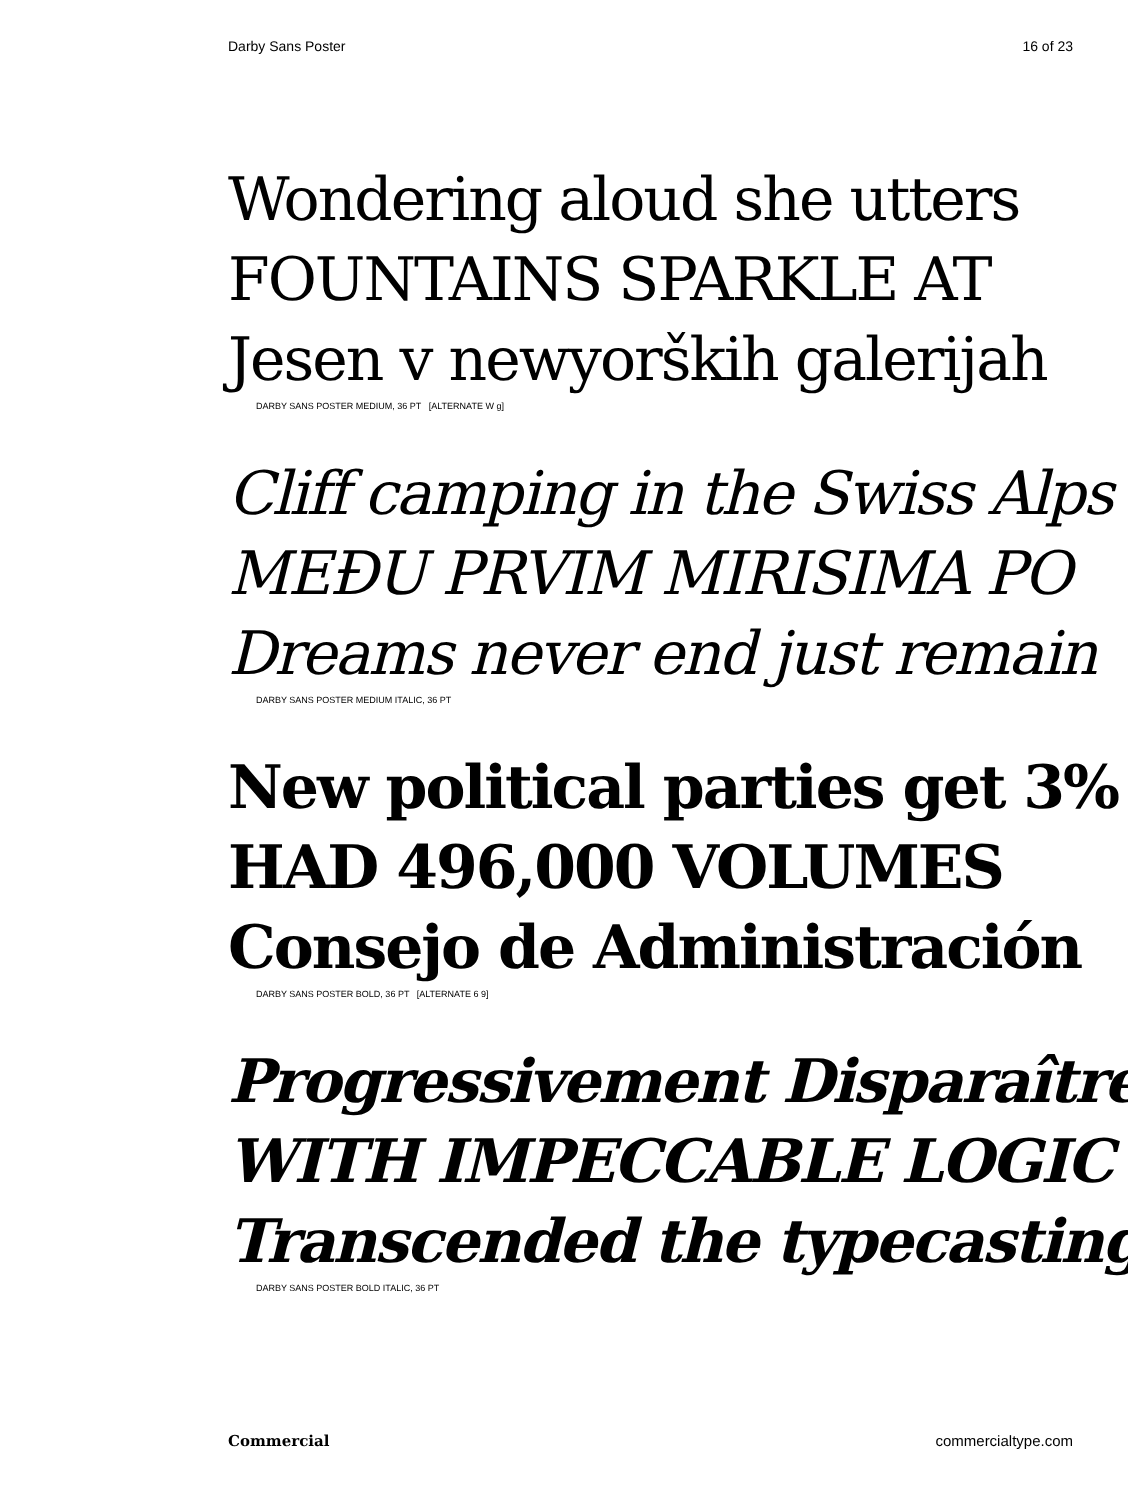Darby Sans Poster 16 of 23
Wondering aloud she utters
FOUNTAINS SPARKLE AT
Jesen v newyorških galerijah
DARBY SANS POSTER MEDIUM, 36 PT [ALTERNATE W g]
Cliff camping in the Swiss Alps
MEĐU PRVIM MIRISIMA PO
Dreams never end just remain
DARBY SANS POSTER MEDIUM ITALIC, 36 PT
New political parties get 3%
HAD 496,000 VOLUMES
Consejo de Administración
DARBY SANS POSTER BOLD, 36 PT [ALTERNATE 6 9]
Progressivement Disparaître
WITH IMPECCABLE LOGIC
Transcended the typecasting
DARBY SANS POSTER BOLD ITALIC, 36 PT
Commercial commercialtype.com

Problem details
Each line from the one that contains "Progressivement Disparaître" to the end of the data should be set down exactly, both ends included.

Task answer
Progressivement Disparaître
WITH IMPECCABLE LOGIC
Transcended the typecasting
DARBY SANS POSTER BOLD ITALIC, 36 PT
Commercial commercialtype.com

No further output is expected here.